В темноте Гай не столько увидел, сколько почувствовал, как запылали ее щеки. Девушка замерла в его объятиях.

– Я никогда не думала… – еле слышно прошептала Эйлан и умолкла. Теперь затрепетала и она – но не отстранилась.

– Вот так хотел бы я выказать свою любовь к тебе, – еще тише промолвил он, словно опасаясь спугнуть лесную птаху, что опустилась на его руку. С каким целомудренным простодушием рассказала она ему про обряды Белтайна! Дочка Клотина недвусмысленно давала понять, что рада ответить на его заигрывания, но Гаю была неприятна ее распущенность. А вот теперь ему казалось, что он ни к одной девушке не испытывал таких чувств, как сейчас к Эйлан, которая так доверчиво прильнула к нему. Она сидела совсем близко: юноша ощущал тепло ее тела и с каждым вдохом впивал цветочный аромат ее светлых волос.

Вопли стихли; теперь вокруг слышались негромкие ночные шорохи: мелкие зверушки шуршали в траве там, где за могильным курганом начинался склон холма; потрескивали и гудели костры, где-то крикнула птица. Но Гай, растревоженный рассказом Эйлан, различал в весенней ночи и другие звуки. Позади них, на склоне, влюбленные предавались страсти.

Гай коснулся щеки Эйлан – словно лепестка цветка. Ласково развернул девушку лицом к себе. В ее огромных глазах плескалось изумление, губы чуть разомкнулись. Поцелуй застал ее врасплох: Эйлан вздрогнула от неожиданности, но не отпрянула. Уста ее были сладки, так сладки, что юноша привлек ее к себе и поцеловал снова – мгновение она сопротивлялась, а потом губы приоткрылись ему навстречу как распускающийся бутон.

Неизъяснимое наслаждение опьяняло юношу. Голова у него шла кругом, в висках стучало. Он не сразу понял, что случилось – и тут девушка с силой оттолкнула его.

– Мы не должны! – прошептала она. – Мой отец убьет нас обоих!

Гай заставил себя разжать руки. Посягнуть на дочь хозяина дома – не худшее ли святотатство? Эйлан должна быть для него так же священна, как родная сестра. Священна… молодой римлянин внезапно понял, что чувство его к этой девушке и впрямь чисто и свято. Гай с удивлением осознал, что, выпустив девушку, тут же погрузил пальцы в траву. Он выпрямился и отряхнул ладони.

– Ты права. – Гай сам себе удивлялся: как ровно звучит его голос!

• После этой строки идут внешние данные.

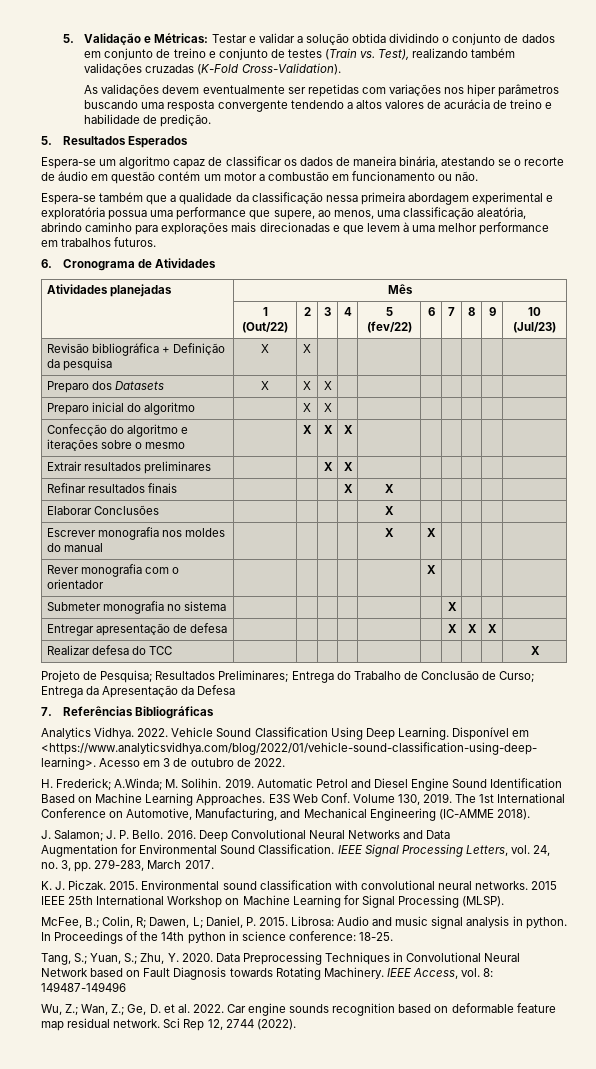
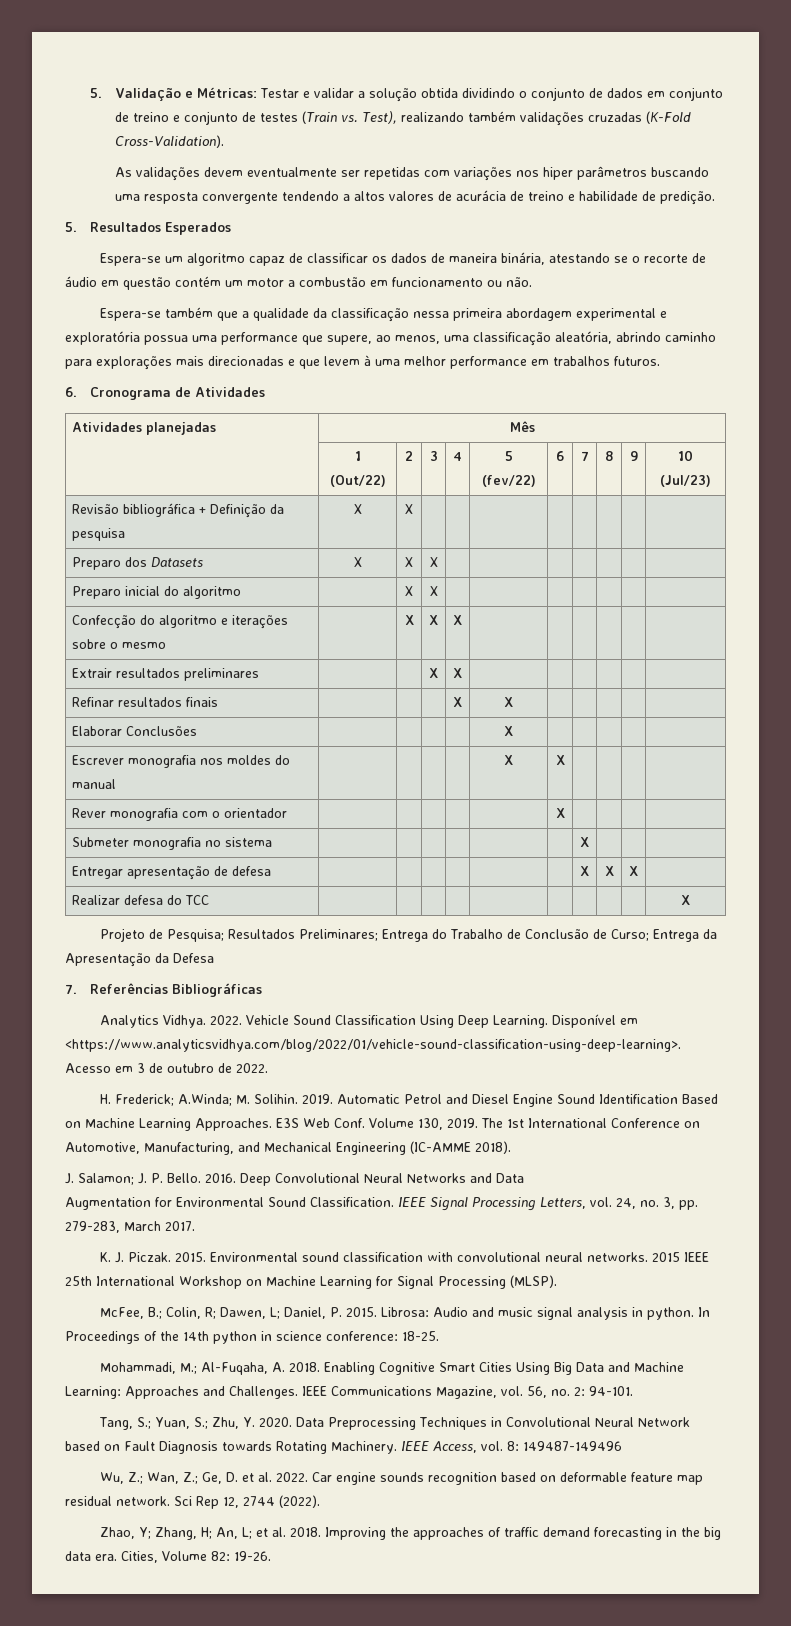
(393, 936) none -> [100,1362,685,1375] [65,1386,633,1399] // Mohammadi, M.; Al-Fuqaha, A. 2018. Enabling Cognitive Smart Cities Using Big Data and Machine Learning: Approaches and Challenges. IEEE Communications Magazine, vol. 56, no. 2: 94-101.
(296, 1024) none -> [100,1527,722,1540] [65,1551,271,1563] // Zhao, Y; Zhang, H; An, L; et al. 2018. Improving the approaches of traffic demand forecasting in the big data era. Cities, Volume 82: 19-26.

В чувствах его по-прежнему царил хаос, но на сердце было тепло – в груди нарастала и крепла уверенность. То, что произошло сейчас, было предрешено – с того самого мгновения, когда он впервые увидел ее лицо в ореоле солнечного света над краем ловчей ямы. – Мы оба покроем себя позором, а ведь в моих чувствах к тебе нет ничего бесчестного. Я люблю тебя, Эйлан, как мужчина любит женщину, которую хотел бы взять в жены.

– Но как, почему? – прошептала она, глядя на огонь. – Ты чужой здесь. Ты впервые увидел меня только две недели назад. Или я тебе тоже снилась?

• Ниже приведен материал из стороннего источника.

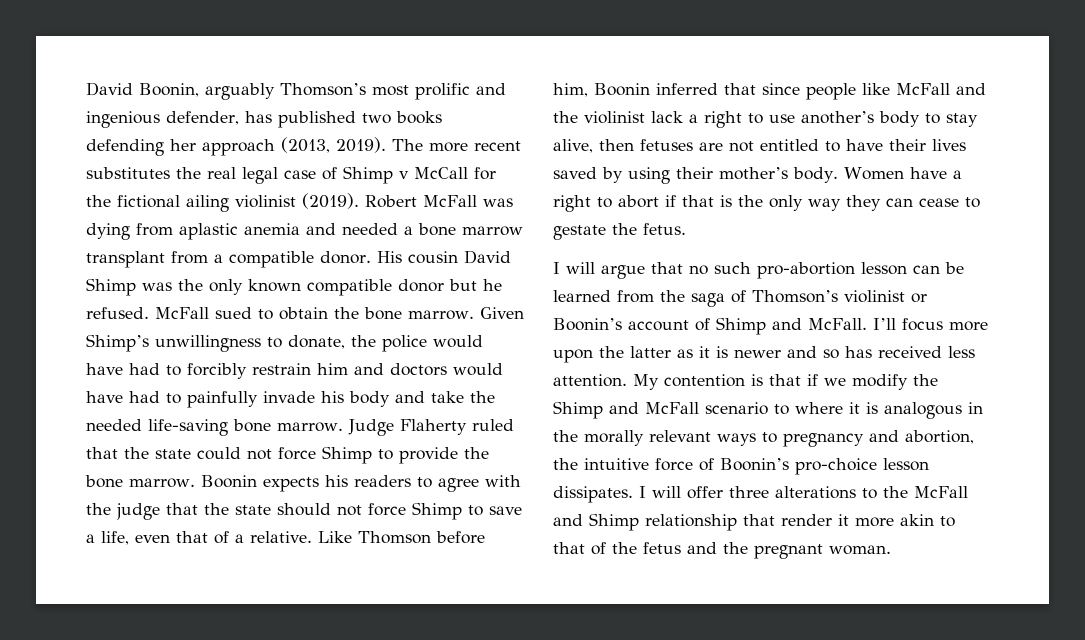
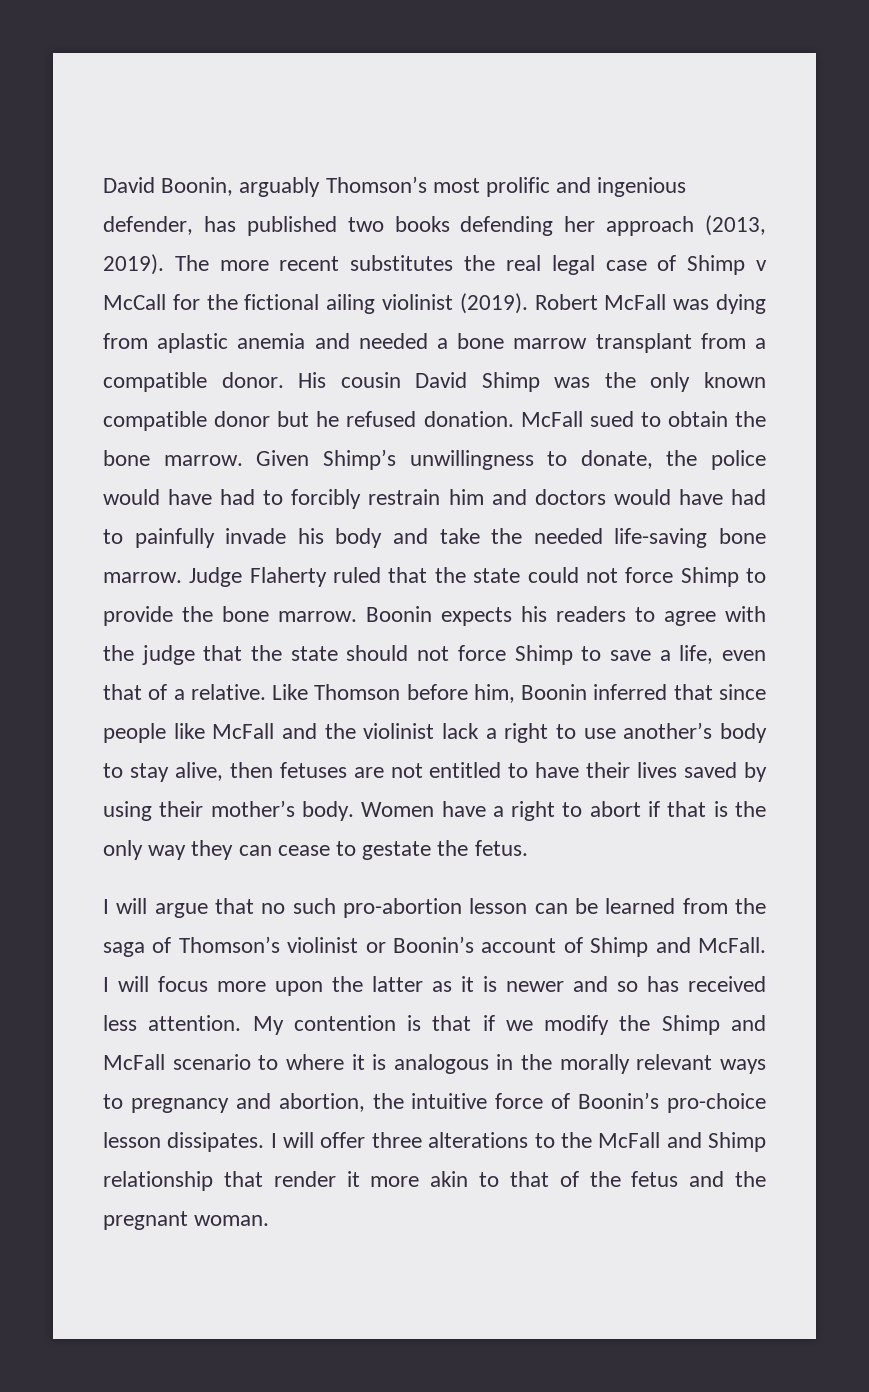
[86,307,149,319] refused. -> [346,411,514,427] refused donation.
[873,318,896,330] I’ll -> [103,976,149,992] I will

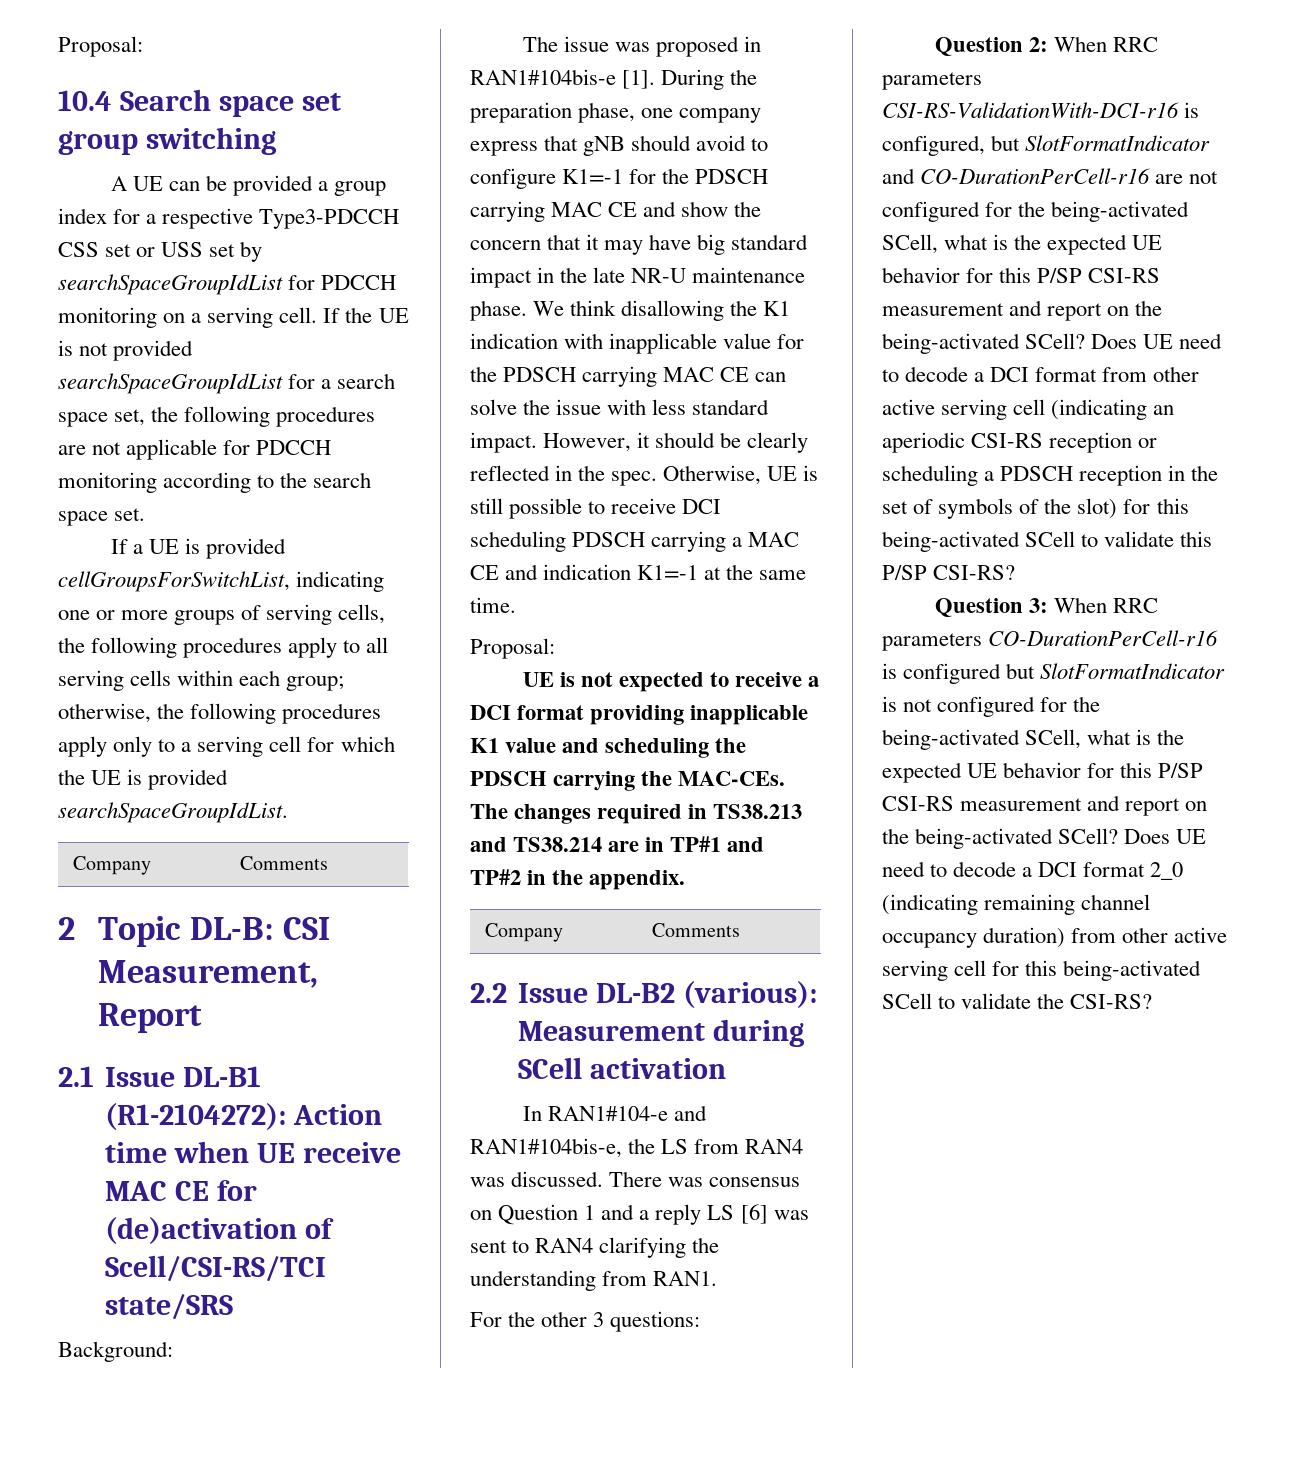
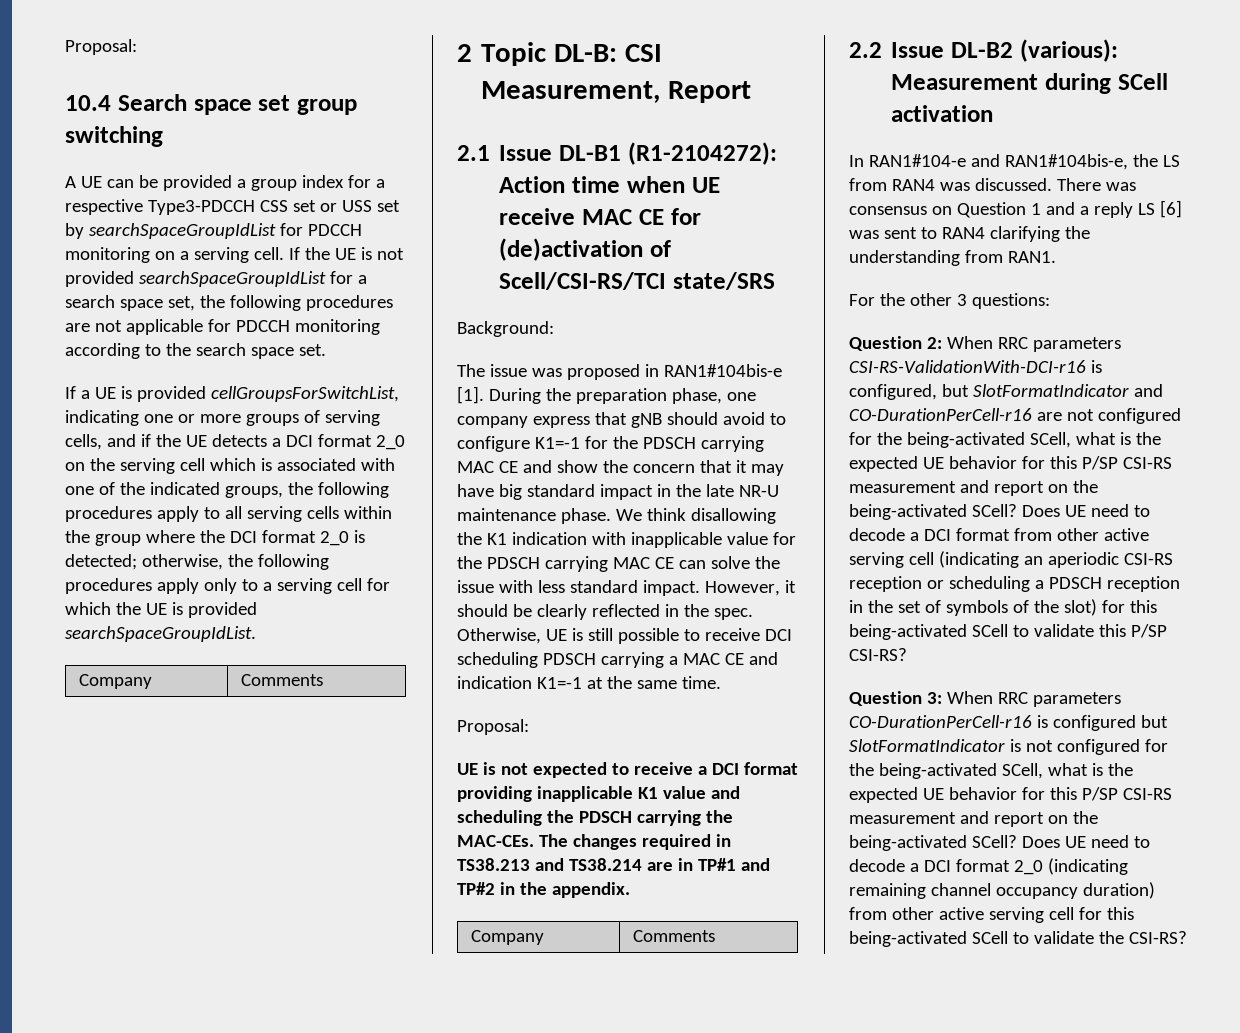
(386, 614) none -> [106,434,405,450] [65,458,395,474] [65,482,283,498] and if the UE detects a DCI format 2_0 on the serving cell which is associated with one of the indicated groups,
[239,670,345,691] each group; -> [65,530,365,546] [65,554,137,570] the group where the DCI format 2_0 is detected;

– Я здесь еще более чужой, чем ты думаешь, – мрачно объявил Гай. – Но я докажу тебе свою любовь. – Он помолчал немного, собираясь с духом. – Вручаю свою жизнь в твои руки. Я – римлянин, Эйлан. – Девушка испуганно отпрянула, и он поспешно добавил: – Я не то чтобы солгал. Гавен – имя, которым звала меня мать; но мое настоящее имя – Гай Мацеллий Север Силурик, и я не стыжусь своего происхождения. Моя мать – дочь вождя силуров, а отец – префект лагеря II Вспомогательного легиона. Если после того, что ты узнала, я стал тебе ненавистен, позови стражу, и пусть они убьют меня.

Девушка вспыхнула – и побледнела как полотно.

– Я никогда тебя не предам.

Гай не сводил с нее глаз. «А вот мать меня предала…» Внезапно юноша осознал, как нелепа подобная мысль: конечно же его мать вовсе не хотела умирать, не хотела бросить сына! Но только сейчас, снова окунувшись в ее теплый, многоцветный мир, юноша понимал, каким мучительным потрясением оказался для него резкий переход от материнских объятий к суровой дисциплине армейского лагеря. Не поэтому ли он не сумел открыть душу ни одной девушке-римлянке – так, как разоткровенничался сейчас с Эйлан?

– Завтра я возвращаюсь к своим, но клянусь тебе, если я уеду отсюда живым и невредимым и если ты не против, я честь по чести попрошу у Бендейгида твоей руки!

Сердце рвалось у юноши из груди, но никакие другие слова на ум не приходили.

– Я не против, Гавен… Гай, – наконец произнесла Эйлан. Голос ее звучал еле слышно, но девушка глядела ему в лицо, не опуская глаз. – Однако не думаю, что отец согласится отдать меня римлянину, тем более легионеру. И даже если отца и удастся уломать, то воспротивится мой дед; а Кинрик… Кинрик убил бы тебя, если бы знал правду! – выпалила она.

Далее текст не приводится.